I'll take the credit for calculating the bet allocations, but the idea of arbitrage is that of SplawnDarts. Yes, if the utility function that we seek is the terminal wealth (rather than the log of terminal wealth), then everything changes. To maximize terminal wealth with a fixed proportional bet, you'd bet 100% on R16, on every spin. And, as you suggested, you can do even better with a variable bet which changes depending on the result of the previous spin. However, I disagree with your assertion that maximization of terminal wealth makes more sense than maximization of the log of the terminal wealth. The former utility function has all the properties of irrational gambling, while the latter one approximates the rational, risk-averse behavior.

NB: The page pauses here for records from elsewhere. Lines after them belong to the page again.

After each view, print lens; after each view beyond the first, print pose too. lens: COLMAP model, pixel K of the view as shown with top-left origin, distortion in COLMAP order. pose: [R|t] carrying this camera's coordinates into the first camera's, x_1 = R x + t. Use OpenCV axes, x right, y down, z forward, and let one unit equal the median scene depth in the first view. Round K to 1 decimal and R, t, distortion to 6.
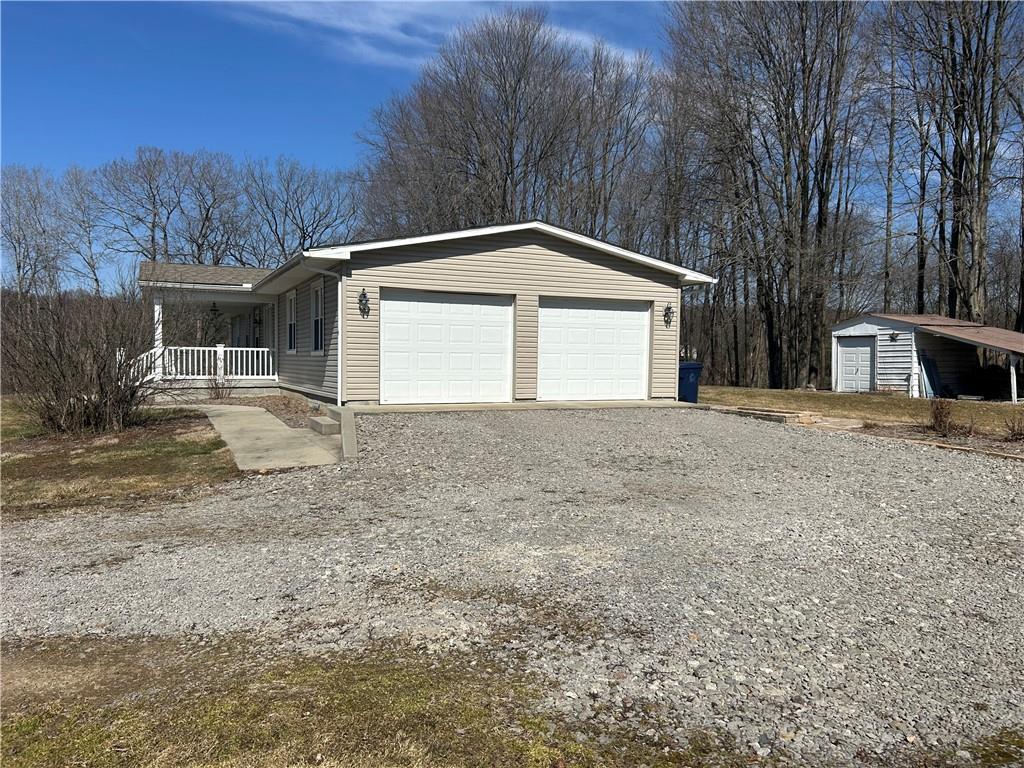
lens RADIAL K [[772.7, 0, 519.1], [0, 772.7, 389.8], [0, 0, 1]] dist [0.027207, -0.005545]
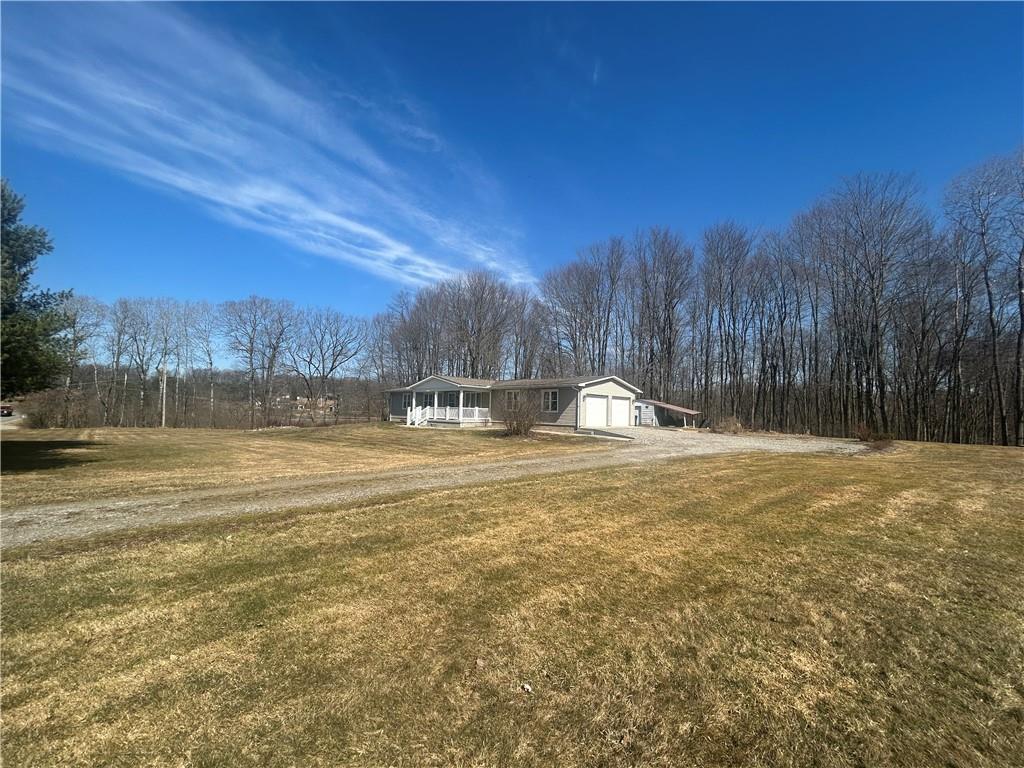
lens RADIAL K [[414.9, 0, 505.9], [0, 414.9, 383.6], [0, 0, 1]] dist [-0.001903, -0.000002]
pose [[0.929337, 0.037372, 0.367338, -0.674383], [0.000734, 0.994676, -0.103053, 0.010078], [-0.369233, 0.096041, 0.924361, -0.347626]]
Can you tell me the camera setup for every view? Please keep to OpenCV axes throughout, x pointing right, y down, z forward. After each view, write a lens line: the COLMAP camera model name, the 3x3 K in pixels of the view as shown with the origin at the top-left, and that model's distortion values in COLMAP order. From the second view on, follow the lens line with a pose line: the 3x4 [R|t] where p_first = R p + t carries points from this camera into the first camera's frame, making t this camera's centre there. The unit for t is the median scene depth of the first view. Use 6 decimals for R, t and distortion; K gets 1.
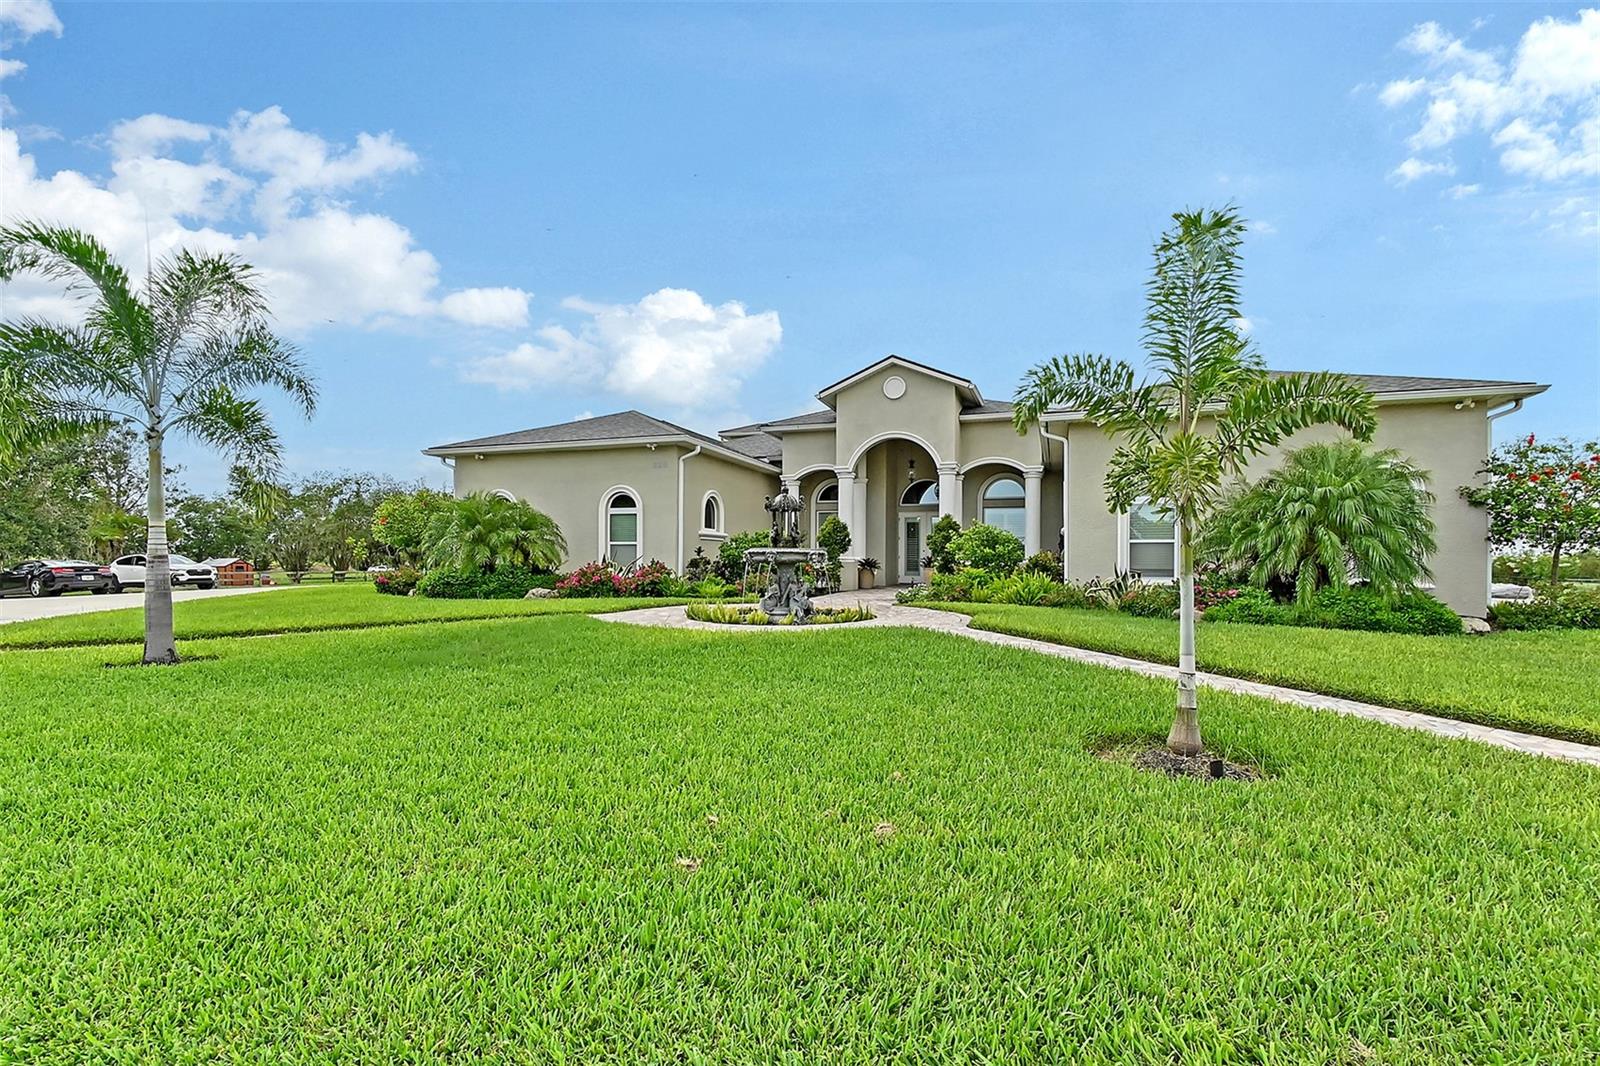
lens RADIAL K [[729.6, 0, 812.6], [0, 729.6, 531.1], [0, 0, 1]] dist [0.000989, -0.000410]
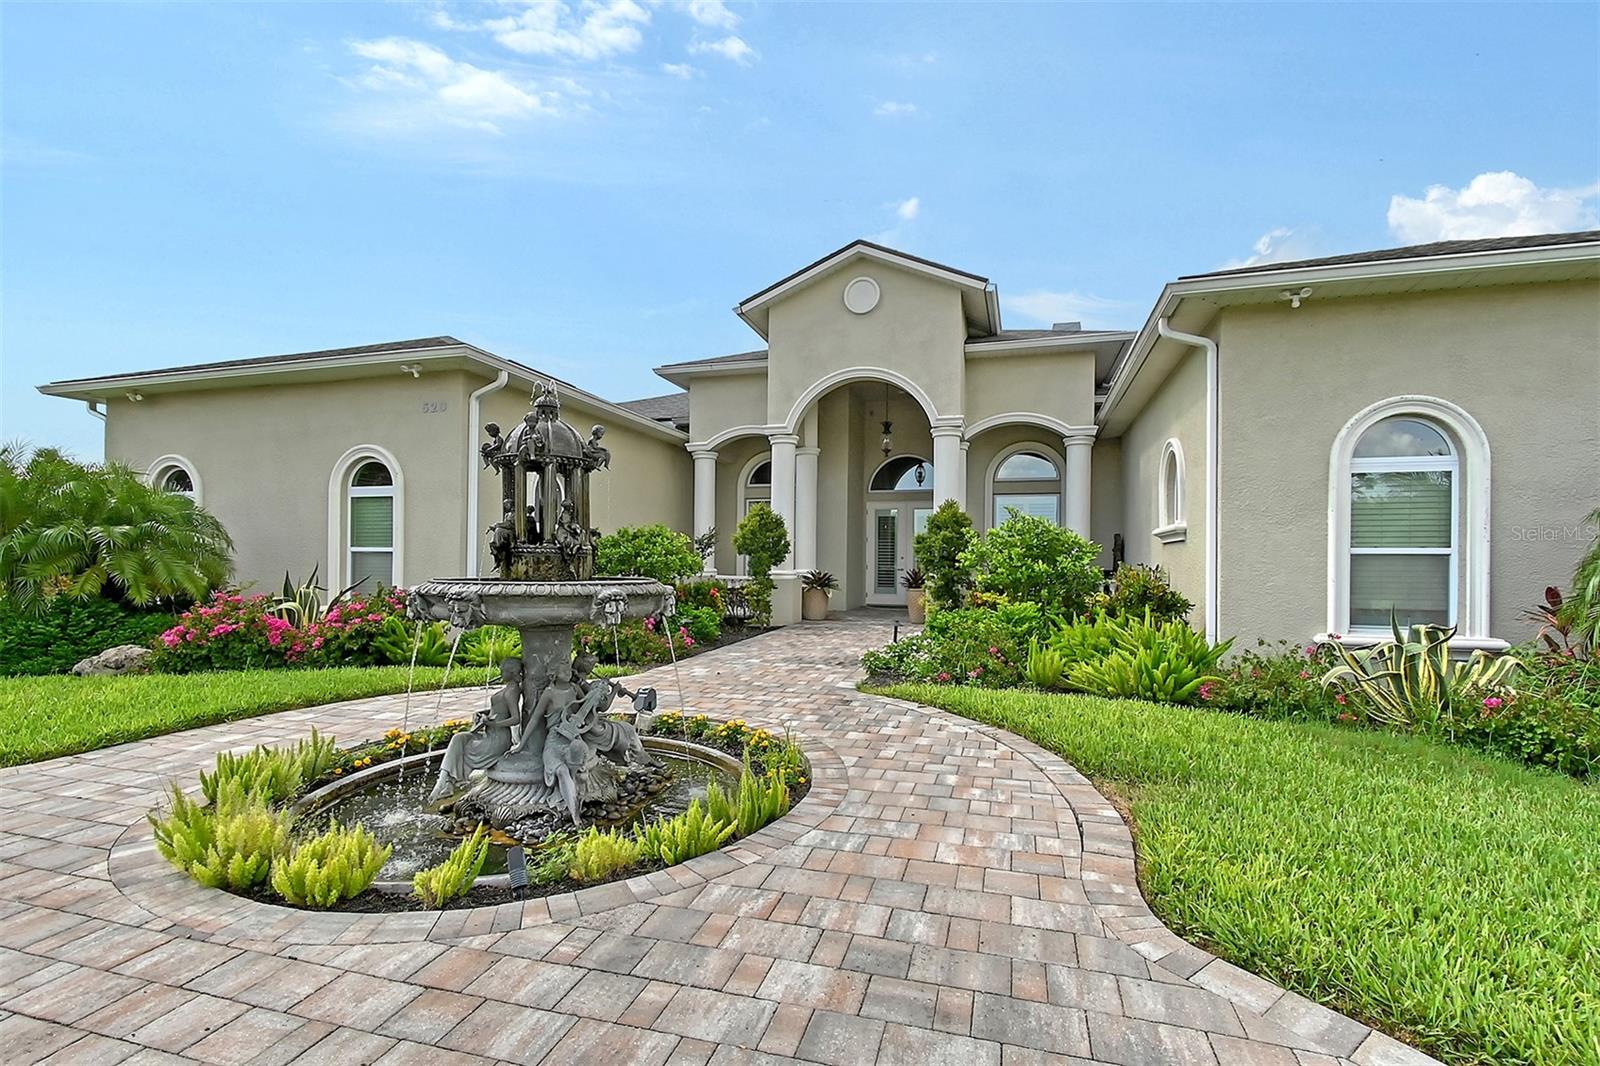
lens RADIAL K [[729.6, 0, 827.8], [0, 729.6, 542.5], [0, 0, 1]] dist [0.000989, -0.000410]
pose [[0.997633, 0.001735, 0.068735, 0.042302], [-0.002921, 0.999849, 0.017152, 0.000484], [-0.068695, -0.017312, 0.997487, 0.387792]]
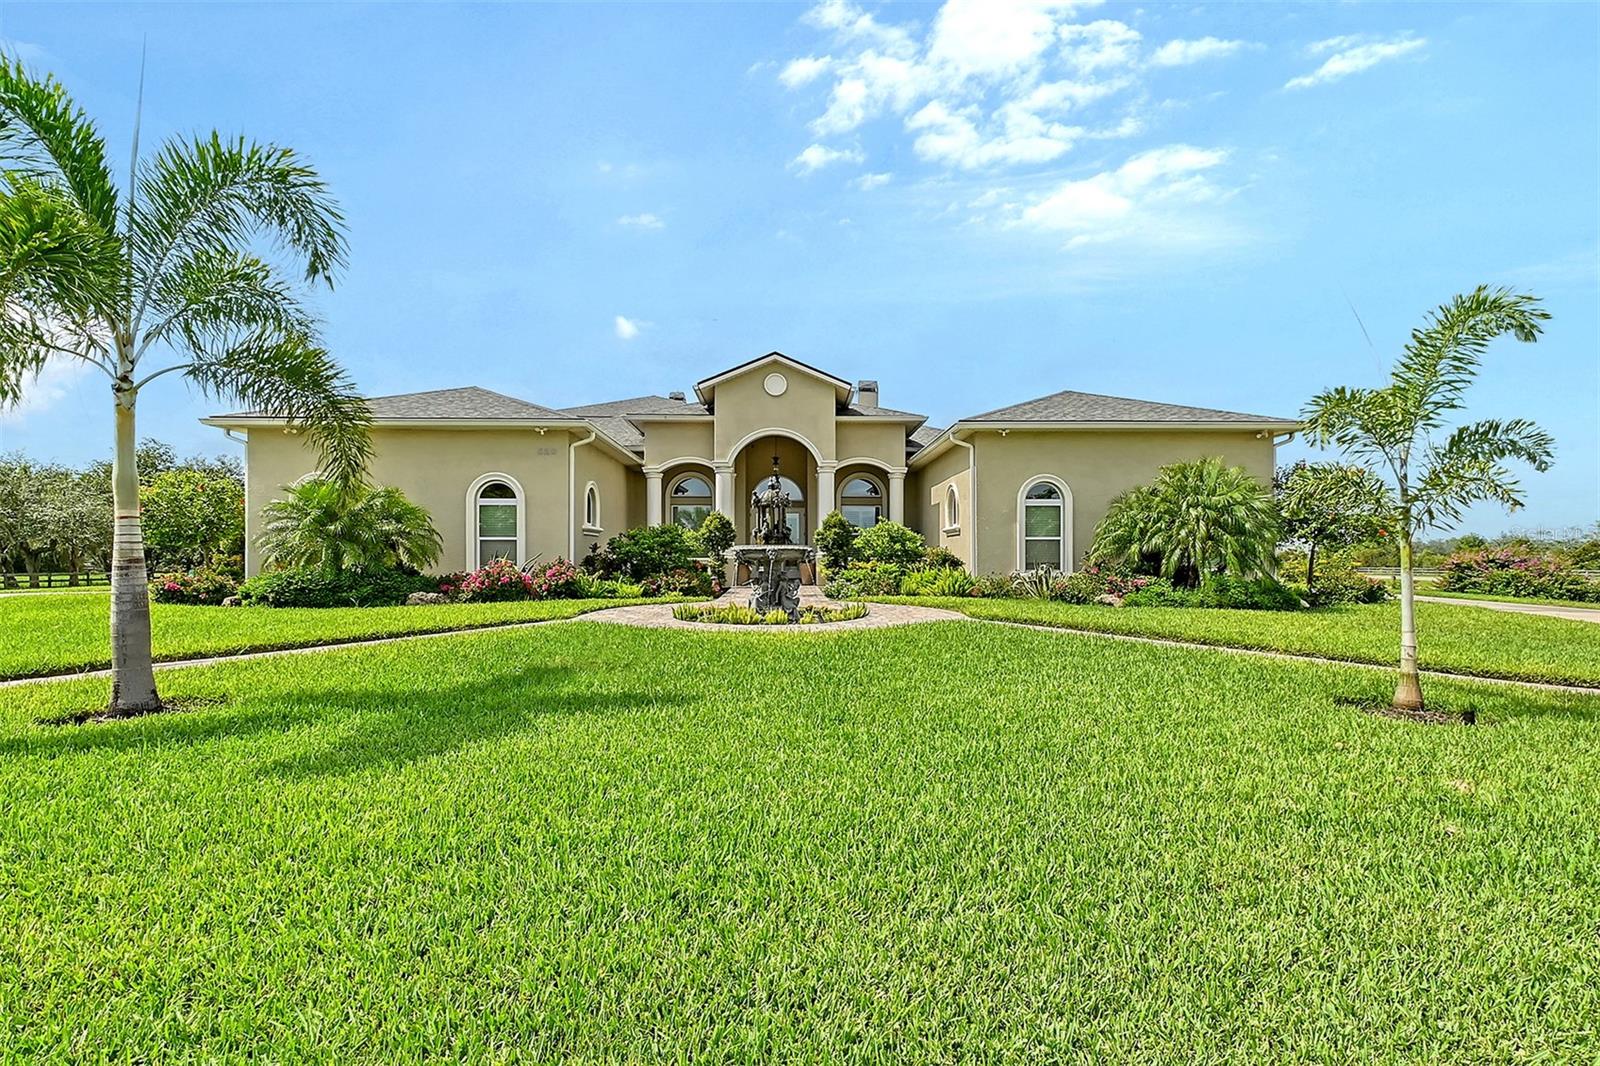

I thought about this problem of "terminal wealth maximization" vs "log of terminal wealth maximization", and here is what I figured out. Let's say you know for sure that you have only one day left to live, and that you can play the originally proposed game with your entire wealth. Furthermore, assume that you don't care what happens after you die (i.e. you don't care about who inherits your debt or wealth). What would then be your strategy with this original game? The answer, it seems to me, would be to seek the "terminal wealth maximization", i.e. bet your entire wealth on R16, on every spin of the wheel. If you lose everything, you don't care. If you win, you can potentially win an astronomical amount of money (35^10 times your initial wealth). This mental experiment does support your advocacy of the "terminal wealth maximization", because, effectively, every spin is the last spin that you can ever bet on. But this is different from the case when you expect to live a number of years, because in these coming years you'd have any chances to play similar games of weighted odds. Just because the original game ends after 10 spins, it should not be treated as the last game you can play.
If i knew i had only 1 more day to live, i wouldn't be wasting my time playing a roulette game regardless of how much ev there was! The value of the time i had left would outweigh any possible monetary gain.
markettimer, you only have $1000. That is it. No million, no outside investors, nothing mate apart from a grand. Either you do the fractional betting as discussed in the thread or you go for the "arbitrage " where you allocate the entire bankroll across the wheel such that you make money on each spin.